## WHAT TO PRODUCE
Your copy must hold every line of the records word for word. It must hold no pictures.
MATERIAL FOR THE TASK START
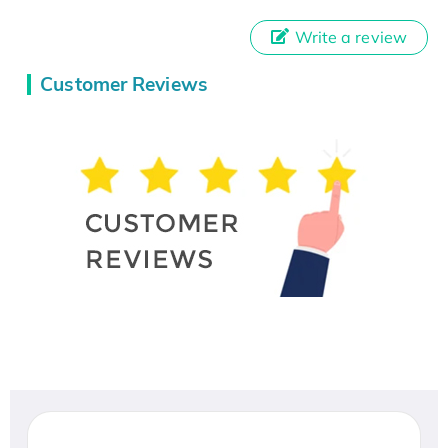
Write a review
Customer Reviews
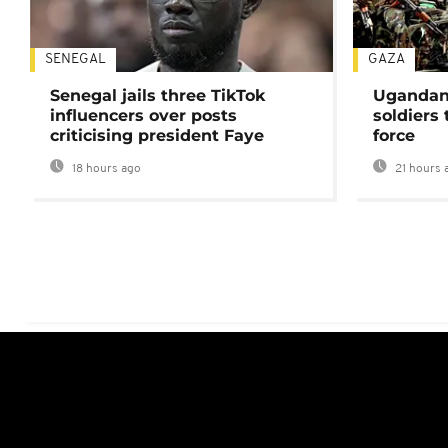
SENEGAL
GAZA
Senegal jails three TikTok
Ugandan 
influencers over posts
soldiers
criticising president Faye
force
18 hours ago
21 hours 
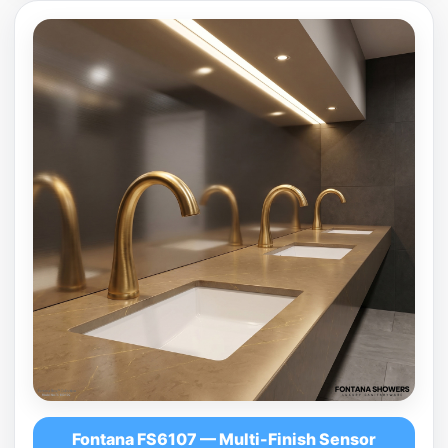
Fontana FS6107 — Multi-Finish Sensor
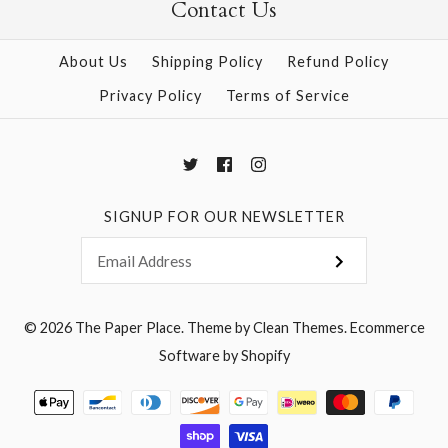
Contact Us
About Us
Shipping Policy
Refund Policy
Privacy Policy
Terms of Service
SIGNUP FOR OUR NEWSLETTER
© 2026
The Paper Place
.
Theme by
Clean Themes
.
Ecommerce
Software by Shopify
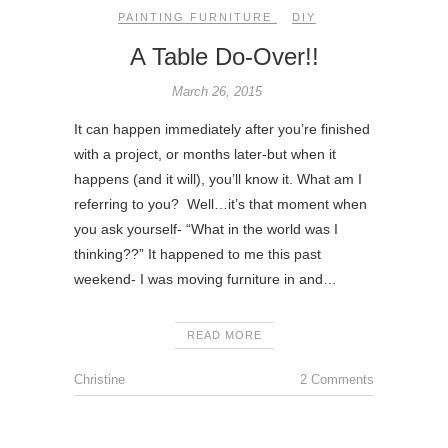
PAINTING FURNITURE
DIY
A Table Do-Over!!
March 26, 2015
It can happen immediately after you’re finished
with a project, or months later-but when it
happens (and it will), you’ll know it. What am I
referring to you? Well…it’s that moment when
you ask yourself- “What in the world was I
thinking??” It happened to me this past
weekend- I was moving furniture in and…
READ MORE
Christine
2 Comments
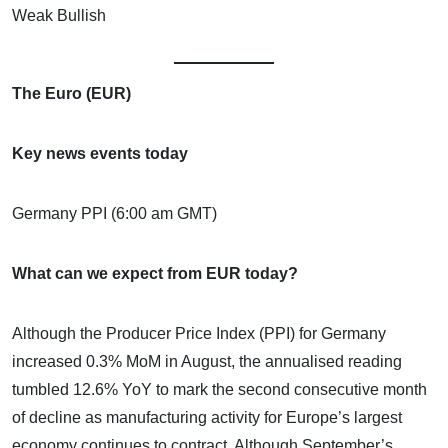
Weak Bullish
The Euro (EUR)
Key news events today
Germany PPI (6:00 am GMT)
What can we expect from EUR today?
Although the Producer Price Index (PPI) for Germany
increased 0.3% MoM in August, the annualised reading
tumbled 12.6% YoY to mark the second consecutive month
of decline as manufacturing activity for Europe’s largest
economy continues to contract. Although September’s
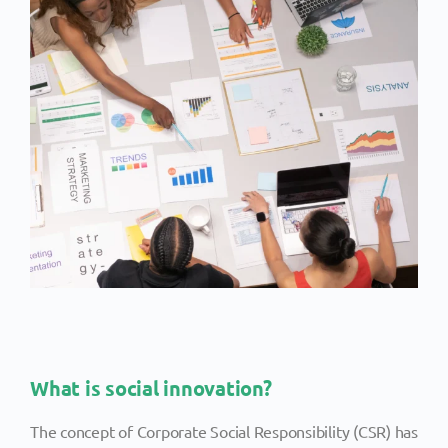
What is social innovation?
The concept of Corporate Social Responsibility (CSR) has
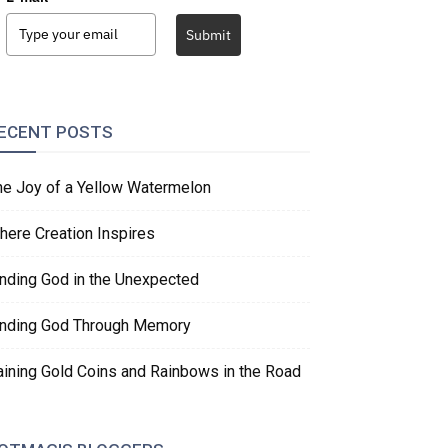
Submit
ECENT POSTS
he Joy of a Yellow Watermelon
here Creation Inspires
inding God in the Unexpected
inding God Through Memory
aining Gold Coins and Rainbows in the Road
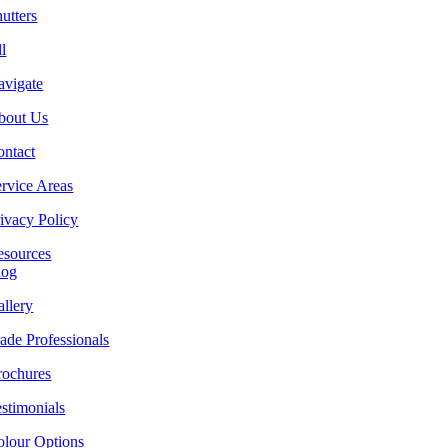
utters
l
avigate
bout Us
ontact
rvice Areas
ivacy Policy
esources
log
llery
ade Professionals
rochures
stimonials
olour Options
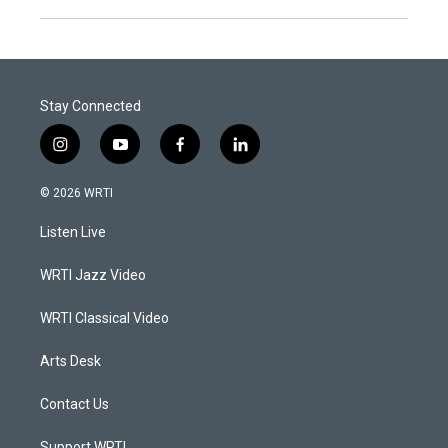
Stay Connected
i
y
f
l
n
o
a
i
s
u
c
n
© 2026 WRTI
t
t
e
k
a
u
b
e
Listen Live
g
b
o
d
r
e
o
i
a
k
n
WRTI Jazz Video
m
WRTI Classical Video
Arts Desk
Contact Us
Support WRTI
MATERIAL FOR THE TASK END
## ANSWER BOX
Write a review
Customer Reviews
SENEGAL
GAZA
Senegal jails three TikTok
Ugandan 
influencers over posts
soldiers
criticising president Faye
force
18 hours ago
21 hours 
Fontana FS6107 — Multi-Finish Sensor
Contact Us
About Us
Shipping Policy
Refund Policy
Privacy Policy
Terms of Service
SIGNUP FOR OUR NEWSLETTER
© 2026
The Paper Place
.
Theme by
Clean Themes
.
Ecommerce
Software by Shopify
PAINTING FURNITURE
DIY
A Table Do-Over!!
March 26, 2015
It can happen immediately after you’re finished
with a project, or months later-but when it
happens (and it will), you’ll know it. What am I
referring to you? Well…it’s that moment when
you ask yourself- “What in the world was I
thinking??” It happened to me this past
weekend- I was moving furniture in and…
READ MORE
Christine
2 Comments
Weak Bullish
The Euro (EUR)
Key news events today
Germany PPI (6:00 am GMT)
What can we expect from EUR today?
Although the Producer Price Index (PPI) for Germany
increased 0.3% MoM in August, the annualised reading
tumbled 12.6% YoY to mark the second consecutive month
of decline as manufacturing activity for Europe’s largest
economy continues to contract. Although September’s
What is social innovation?
The concept of Corporate Social Responsibility (CSR) has
Submit
ECENT POSTS
he Joy of a Yellow Watermelon
here Creation Inspires
inding God in the Unexpected
inding God Through Memory
aining Gold Coins and Rainbows in the Road
utters
l
avigate
bout Us
ontact
rvice Areas
ivacy Policy
esources
log
llery
ade Professionals
rochures
stimonials
olour Options
Stay Connected
i
y
f
l
n
o
a
i
s
u
c
n
© 2026 WRTI
t
t
e
k
a
u
b
e
Listen Live
g
b
o
d
r
e
o
i
a
k
n
WRTI Jazz Video
m
WRTI Classical Video
Arts Desk
Contact Us
Support WRTI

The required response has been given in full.